Besides Ahmed's Latin script, other orthographies that have been used for centuries for writing the Somali language include the long-established Arabic script and Wadaad's writing. According to Bogumił Andrzejewski, this usage was limited to Somali clerics and their associates, as sheikhs preferred to write in the liturgical Arabic language. Various such historical manuscripts in Somali nonetheless exist, which mainly consist of Islamic poems, recitations and chants. Among these texts are the Somali poems by Sheikh Uways and Sheikh Ismaaciil Faarah. The rest of the existing historical literature in Somali principally consists of translations of documents from Arabic.

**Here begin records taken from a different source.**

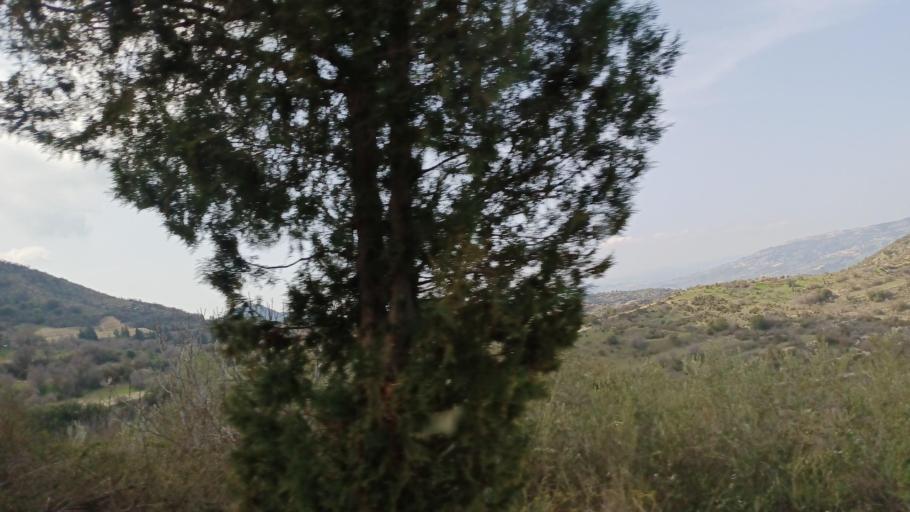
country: CY
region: Limassol
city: Pachna
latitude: 34.7820
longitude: 32.7362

Since then a number of writing systems have been used for transcribing the Somali language. Of these, the Somali Latin alphabet, officially adopted in 1972, is the most widely used and recognised as official orthography of the state. The script was developed by a number of leading scholars of Somali, including Musa Haji Ismail Galal, B. W. Andrzejewski and Shire Jama Ahmed specifically for transcribing the Somali language, and uses all letters of the English Latin alphabet except p, v and z. There are no diacritics or other special characters except the use of the apostrophe for the glottal stop, which does not occur word-initially. There are three consonant digraphs: DH, KH and SH. Tone is not marked, and tense and lax vowels are not distinguished.

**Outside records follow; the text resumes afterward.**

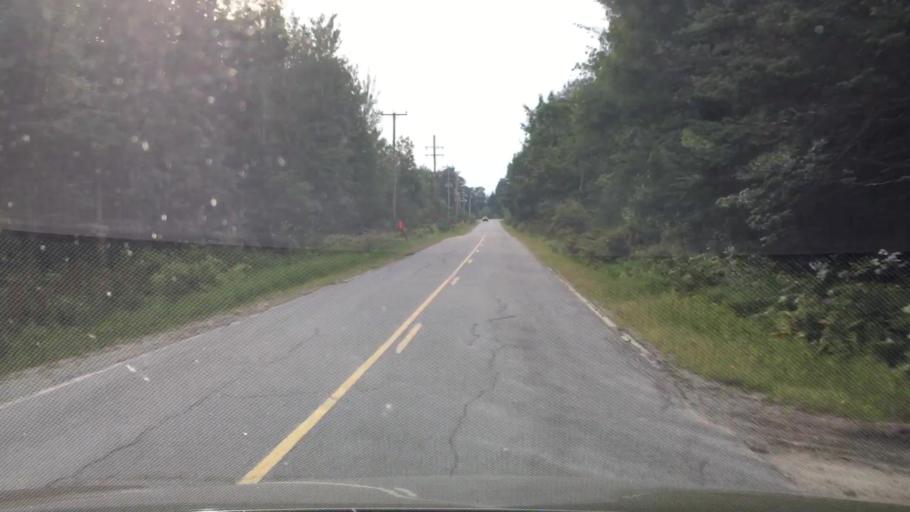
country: US
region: Maine
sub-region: Hancock County
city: Penobscot
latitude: 44.4737
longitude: -68.7746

Writing systems developed in the twentieth century include the Osmanya, Borama and Kaddare alphabets, which were invented by Osman Yusuf Kenadid, Abdurahman Sheikh Nuur and Hussein Sheikh Ahmed Kaddare, respectively.
Resources
Several digital collections of texts in the Somali language have been developed in recent decades. These corpora include Kaydka Af Soomaaliga, Bangiga Af Soomaaliga, the Somali Web Corpus, a Somali read-speech corpus, Asaas and a Web-Based Somali Language Model and text Corpus called Wargeys.Numbers and calendrical terms
Numbers
For all numbers between 11 kow iyo toban and 99 sagaashal iyo sagaal, it is equally correct to switch the placement of the numbers, although larger numbers is some dialects prefer to place the 10s numeral first. For example 25 may both be written as labaatan iyo shan and shan iyo labaatan.Although neither the Latin nor Osmanya scripts accommodate this numerical switching.